Sunday, November 18, 2012

Online dating adventures

The online dating world is a difficult place.  It's a funny place.  Men on display.  I haven't had a lot of dating success out there, but I've had some experiences that can only be described as surreal.  And I must say I have a friend who met a wonderful man on an online dating site and they are happily married today.   
 
Women, if you know any men friends that are on online dating, offer to help them with their profile pictures.  There's an online dating joke that you find out when you're out there that men apparently most of the time, take a picture of themselves with their phone in their own mirror...most of the time in the bathroom.  And yes, many times you can see ambiance items like the toilet or other bathroom accents in the background and I also will tell you that I have seen pictures taken in what I assume is their bedroom complete with the unmade bed with dirty clothes strewn about. 
 
Pictures are routinely taken from many feet away so hair color is about the only feature you can pick out at that distance or are so dark that you can't actually tell if a person is in the picture or not.  Men also routinely like to take pictures of their dogs, boats, cars, motorcycles or other things that they own.  I would not pick out anyone based on their boat for instance, but I surely can't speak for all women.  I'm sure there are women that are...uh, boat enthusiasts. 
 
And keep in mind, these are the best they've got.  These men are putting pictures that I would throw away as their profile picture, the first thing you see if they contact you in any way.  If I am thinking...what the hell is that a picture OF, you have not made a good impression.  My thought is...with all this technology, they guy cannot even take a picture OR...he is embarrassed to ask someone to take a picture of him for his profile.  Then there's other extreme where the guy that has the maximum number of pictures of himself or has many shirtless pictures.  That gets into the "ew" factor for me; it's just a little too much information for being strangers.  My favorite is the no-picture guy.  Now that is slightly presumptuous!  I am going to answer your email, when you are too embarrassed to put a picture on??  Because I'll just take you on your word that you are attractive.  And if I have my picture out there and I have stepped out from behind the curtain to give you a glimmer inside my life, you better too, Mr.
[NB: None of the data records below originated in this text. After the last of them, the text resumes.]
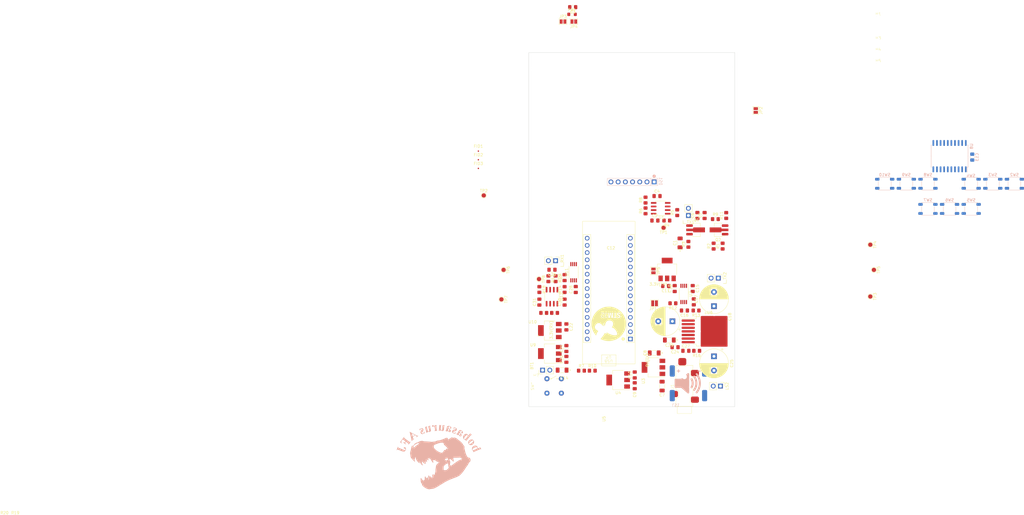
<source format=kicad_pcb>
(kicad_pcb (version 20221018) (generator pcbnew)

  (general
    (thickness 1.69)
  )

  (paper "A4")
  (title_block
    (title "Lumber Plunder Metal Detector")
    (date "2023-03-24")
    (rev "V2")
    (comment 1 "Allen Jordan, allen.jordan@gmail.com")
  )

  (layers
    (0 "F.Cu" signal)
    (31 "B.Cu" signal)
    (32 "B.Adhes" user "B.Adhesive")
    (33 "F.Adhes" user "F.Adhesive")
    (34 "B.Paste" user)
    (35 "F.Paste" user)
    (36 "B.SilkS" user "B.Silkscreen")
    (37 "F.SilkS" user "F.Silkscreen")
    (38 "B.Mask" user)
    (39 "F.Mask" user)
    (40 "Dwgs.User" user "User.Drawings")
    (41 "Cmts.User" user "User.Comments")
    (42 "Eco1.User" user "User.Eco1")
    (43 "Eco2.User" user "User.Eco2")
    (44 "Edge.Cuts" user)
    (45 "Margin" user)
    (46 "B.CrtYd" user "B.Courtyard")
    (47 "F.CrtYd" user "F.Courtyard")
    (48 "B.Fab" user)
    (49 "F.Fab" user)
    (50 "User.1" user)
    (51 "User.2" user)
    (52 "User.3" user)
    (53 "User.4" user)
    (54 "User.5" user)
    (55 "User.6" user)
    (56 "User.7" user)
    (57 "User.8" user)
    (58 "User.9" user)
  )

  (setup
    (stackup
      (layer "F.SilkS" (type "Top Silk Screen"))
      (layer "F.Paste" (type "Top Solder Paste"))
      (layer "F.Mask" (type "Top Solder Mask") (thickness 0.01))
      (layer "F.Cu" (type "copper") (thickness 0.035))
      (layer "dielectric 1" (type "core") (thickness 1.6) (material "FR4") (epsilon_r 4.5) (loss_tangent 0.02))
      (layer "B.Cu" (type "copper") (thickness 0.035))
      (layer "B.Mask" (type "Bottom Solder Mask") (thickness 0.01))
      (layer "B.Paste" (type "Bottom Solder Paste"))
      (layer "B.SilkS" (type "Bottom Silk Screen"))
      (copper_finish "None")
      (dielectric_constraints no)
    )
    (pad_to_mask_clearance 0)
    (pcbplotparams
      (layerselection 0x00010fc_ffffffff)
      (plot_on_all_layers_selection 0x0000000_00000000)
      (disableapertmacros false)
      (usegerberextensions false)
      (usegerberattributes true)
      (usegerberadvancedattributes true)
      (creategerberjobfile true)
      (dashed_line_dash_ratio 12.000000)
      (dashed_line_gap_ratio 3.000000)
      (svgprecision 4)
      (plotframeref false)
      (viasonmask false)
      (mode 1)
      (useauxorigin false)
      (hpglpennumber 1)
      (hpglpenspeed 20)
      (hpglpendiameter 15.000000)
      (dxfpolygonmode true)
      (dxfimperialunits true)
      (dxfusepcbnewfont true)
      (psnegative false)
      (psa4output false)
      (plotreference true)
      (plotvalue true)
      (plotinvisibletext false)
      (sketchpadsonfab false)
      (subtractmaskfromsilk false)
      (outputformat 1)
      (mirror false)
      (drillshape 1)
      (scaleselection 1)
      (outputdirectory "")
    )
  )

  (net 0 "")
  (net 1 "+BATT")
  (net 2 "GNDA")
  (net 3 "+9V")
  (net 4 "Net-(Q1-C)")
  (net 5 "+5VA")
  (net 6 "+3.3VA")
  (net 7 "Net-(JP1-B)")
  (net 8 "+5V")
  (net 9 "+3.3V")
  (net 10 "AUDIO")
  (net 11 "Net-(DS1-SCK)")
  (net 12 "Net-(DS1-SDA)")
  (net 13 "Net-(DS1-RES)")
  (net 14 "Net-(DS1-DC)")
  (net 15 "Net-(DS1-CS)")
  (net 16 "Net-(J1-PadTN)")
  (net 17 "/(BACKCH_TX)")
  (net 18 "SW8")
  (net 19 "+3.3V_uC")
  (net 20 "Net-(Q1-B)")
  (net 21 "Net-(Q1-E)")
  (net 22 "Net-(Q2-E)")
  (net 23 "TX_OSC_SCALED")
  (net 24 "Net-(JP5-A)")
  (net 25 "Net-(SW2-B)")
  (net 26 "Net-(SW3-B)")
  (net 27 "Net-(SW4-B)")
  (net 28 "Net-(SW5-B)")
  (net 29 "Net-(SW6-B)")
  (net 30 "Net-(SW7-B)")
  (net 31 "SW0")
  (net 32 "SW1")
  (net 33 "SW2")
  (net 34 "SW3")
  (net 35 "SW4")
  (net 36 "SW5")
  (net 37 "TX_FILTER_CLK")
  (net 38 "RX_FILTER_CLK")
  (net 39 "Net-(SW9-B)")
  (net 40 "RX_AMP_FILTERED")
  (net 41 "SW6")
  (net 42 "SW7")
  (net 43 "TX_AMP_RAW")
  (net 44 "Net-(SW10-B)")
  (net 45 "Net-(BT1-+)")
  (net 46 "Net-(SW8-B)")
  (net 47 "Net-(U1A-+)")
  (net 48 "Net-(U7-COM)")
  (net 49 "Net-(U6A-+)")
  (net 50 "Net-(U7-OUT)")
  (net 51 "Net-(#FLG01-pwr)")
  (net 52 "Net-(C17-Pad1)")
  (net 53 "Net-(C17-Pad2)")
  (net 54 "Net-(U6A-BIAS)")
  (net 55 "Net-(U11-COM)")
  (net 56 "Net-(U6B-+)")
  (net 57 "Net-(C26-Pad1)")
  (net 58 "Net-(C26-Pad2)")
  (net 59 "Net-(C18-Pad2)")
  (net 60 "Net-(C27-Pad2)")
  (net 61 "Net-(U12B--)")
  (net 62 "Net-(JP3-B)")
  (net 63 "Net-(JP3-A)")
  (net 64 "Net-(Q2-B)")
  (net 65 "Net-(U1A--)")
  (net 66 "Net-(U1B-+)")
  (net 67 "Net-(U2-PA_5)")
  (net 68 "Net-(U12A--)")
  (net 69 "Net-(U11-IN)")
  (net 70 "Net-(U12A-+)")
  (net 71 "Net-(U12B-+)")
  (net 72 "unconnected-(U2-NRST-Pad3)")
  (net 73 "unconnected-(U2-PB_4-Pad15)")
  (net 74 "unconnected-(U2-NRST-Pad28)")
  (net 75 "Net-(C25-Pad1)")
  (net 76 "Net-(C25-Pad2)")

  (footprint "Resistor_SMD:R_0805_2012Metric_Pad1.20x1.40mm_HandSolder" (layer "F.Cu") (at 64.954 133.2915 180))

  (footprint "allen footprints:mounting_hole_3mm" (layer "F.Cu") (at 182.626 41.974))

  (footprint "Capacitor_SMD:C_0805_2012Metric_Pad1.18x1.45mm_HandSolder" (layer "F.Cu") (at 119.126 98.918 90))

  (footprint "allen footprints:A11AH_right_angle_toggle_switch" (layer "F.Cu") (at 66.081 156.5325))

  (footprint "Resistor_SMD:R_0805_2012Metric_Pad1.20x1.40mm_HandSolder" (layer "F.Cu") (at 118.872 146.67 180))

  (footprint "allen footprints:SJ-3524-SMT_audio_jack_with_tip_switch_smt" (layer "F.Cu") (at 114.554 166.314 90))

  (footprint "Capacitor_SMD:C_0805_2012Metric_Pad1.18x1.45mm_HandSolder" (layer "F.Cu") (at 72.939 145.8645 90))

  (footprint "Resistor_SMD:R_0805_2012Metric_Pad1.20x1.40mm_HandSolder" (layer "F.Cu") (at 72.304 125.0365 90))

  (footprint "Package_TO_SOT_SMD:SOT-223-3_TabPin2" (layer "F.Cu") (at 91.186 156.972 180))

  (footprint "TestPoint:TestPoint_Pad_D1.5mm" (layer "F.Cu") (at 180.086 109.22 -90))

  (footprint "Capacitor_THT:CP_Radial_D10.0mm_P5.00mm" (layer "F.Cu") (at 124.968 148.620323 -90))

  (footprint "Capacitor_SMD:C_0805_2012Metric_Pad1.18x1.45mm_HandSolder" (layer "F.Cu") (at 114.554 132.446 180))

  (footprint "allen footprints:mounting_hole_3mm" (layer "F.Cu") (at 62.017 157.0405))

  (footprint "Package_TO_SOT_SMD:SOT-223-3_TabPin2" (layer "F.Cu") (at 67.097 147.6425 180))

  (footprint "Capacitor_SMD:C_0805_2012Metric_Pad1.18x1.45mm_HandSolder" (layer "F.Cu") (at 111.252 145.4 180))

  (footprint "allen footprints:mounting_hole_4-40_thru" (layer "F.Cu") (at 178.49795 34.10595))

  (footprint "Capacitor_SMD:C_0805_2012Metric_Pad1.18x1.45mm_HandSolder" (layer "F.Cu") (at 121.666 98.918 90))

  (footprint "Resistor_SMD:R_0805_2012Metric_Pad1.20x1.40mm_HandSolder" (layer "F.Cu") (at 128.016 109.713 90))

  (footprint "Connector_PinHeader_2.54mm:PinHeader_1x02_P2.54mm_Vertical" (layer "F.Cu") (at 69.134 114.8765 -90))

  (footprint "Capacitor_SMD:C_0805_2012Metric_Pad1.18x1.45mm_HandSolder" (layer "F.Cu") (at 104.14 100.696))

  (footprint "Connector_PinHeader_2.54mm:PinHeader_1x02_P2.54mm_Vertical" (layer "F.Cu") (at 64.552 153.4845 90))

  (footprint "allen footprints:mounting_hole_3mm" (layer "F.Cu") (at 182.626 29.464))

  (footprint "Package_TO_SOT_SMD:SOT-223-3_TabPin2" (layer "F.Cu") (at 67.097 139.5145 180))

  (footprint "Capacitor_SMD:C_0805_2012Metric_Pad1.18x1.45mm_HandSolder" (layer "F.Cu") (at 97.028 155.194 90))

  (footprint "allen footprints:C_Polarized_1206_3216Metric_HandSolder_allen" (layer "F.Cu") (at 71.415 153.4845 180))

  (footprint "Resistor_SMD:R_0805_2012Metric_Pad1.20x1.40mm_HandSolder" (layer "F.Cu") (at 125.476 100.188))

  (footprint "Capacitor_THT:CP_Radial_D10.0mm_P5.00mm" (layer "F.Cu") (at 124.968 130.922 90))

  (footprint "Jumper:SolderJumper-2_P1.3mm_Open_Pad1.0x1.5mm" (layer "F.Cu") (at 103.632 118.476 -90))

  (footprint "Resistor_SMD:R_0805_2012Metric_Pad1.20x1.40mm_HandSolder" (layer "F.Cu") (at 129.286 98.918 90))

  (footprint "Package_SO:SOIC-8_3.9x4.9mm_P1.27mm" (layer "F.Cu") (at 67.859 127.5765 -90))

  (footprint "Resistor_SMD:R_0805_2012Metric_Pad1.20x1.40mm_HandSolder" (layer "F.Cu") (at 100.838 97.283 90))

  (footprint "allen footprints:SolderJumper-2_Open_big_allen" (layer "F.Cu") (at 104.028 129.906 180))

  (footprint "Capacitor_SMD:C_0805_2012Metric_Pad1.18x1.45mm_HandSolder" (layer "F.Cu") (at 76.241 125.0365 90))

  (footprint "Jumper:SolderJumper-2_P1.3mm_Open_Pad1.0x1.5mm" (layer "F.Cu") (at 71.755 30.48))

  (footprint "TestPoint:TestPoint_Pad_D1.5mm" (layer "F.Cu") (at 43.815 91.845))

  (footprint "Capacitor_SMD:C_1206_3216Metric_Pad1.33x1.80mm_HandSolder" (layer "F.Cu") (at 106.68 159.116 -90))

  (footprint "allen footprints:C_Polarized_1206_3216Metric_HandSolder_allen" (layer "F.Cu") (at 109.22 142.86 180))

  (footprint "Resistor_SMD:R_0805_2012Metric_Pad1.20x1.40mm_HandSolder" (layer "F.Cu") (at 110.49 129.906 180))

  (footprint "Package_TO_SOT_SMD:SOT-223-3_TabPin2" (layer "F.Cu") (at 103.632 152.512 180))

  (footprint "Resistor_SMD:R_0805_2012Metric_Pad1.20x1.40mm_HandSolder" (layer "F.Cu") (at 78.248 153.67))

  (footprint "Capacitor_SMD:C_0805_2012Metric_Pad1.18x1.45mm_HandSolder" (layer "F.Cu") (at 67.859 118.0515 180))

  (footprint "TestPoint:TestPoint_Pad_D1.5mm" (layer "F.Cu")
    (tstamp 61852a59-c84d-40da-9a09-da123256b306)
    (at 50.038 128.524 -90)
    (descr "SMD pad as test Point, diameter 1.5mm")
    (tags "test point SMD pad")
    (property "MPN" "")
    (property "Sheetfile" "metal detector test.kicad_sch")
    (property "Sheetname" "")
    (property "ki_description" "test point")
    (property "ki_keywords" "test point tp")
    (path "/daecfb56-47c0-494a-803f-5088f6074538")
    (attr exclude_from_pos_files)
   
... [358983 chars truncated]
</source>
Wonderful.  Otherwise you have no chance.  None.  Nada.       

In the interest of helping men friends that you know that are out there trying to find someone...in general, they need your help.  Don't offer, TELL them that you are taking a great picture of them and sending it to them and help him put it on his profile.  Trust me, it will likely be better than a picture they have. 
 
If I get past the pictures, and by that I mean that I find pictures of someone I find attractive, then comes the profile.  OY.  It is a tough part of the process  because you know that there are some people that are just pretending to be someone else.  I tried one site that there were young men that were trying to write a profile that they obviously thought would catch some lonely cougar, but the profile read like two teenage boys that were making things up as they went, I could just hear them saying---"oh, that's a good answer".  Then the picture they put up looked like a magazine model, then another that wasn't for sure the same guy sailing on some big sailboat.  "He" emailed me once and when I called their bluff, they had an equally lame answer where they tried to sound older.  And just a note to any kids that try and do that...if you are 46 like you say and you've never had a relationship longer than one year, yeah, we're not dumb out here.
 
I can't complain.  I did meet a man I consider a very good friend through online dating, but it is the law of numbers and there are adventures to be had.  This age is so different than at any other time.  Things are not at all the same as they were and identities can be skewed in the online world.  And I'm not 20-something or 30-something so I already have my life and my family.  I've raised kids and I'm done with that now, they're on their own.  That is such a different perspective.  Good luck out there you single 40 and 50-somethings!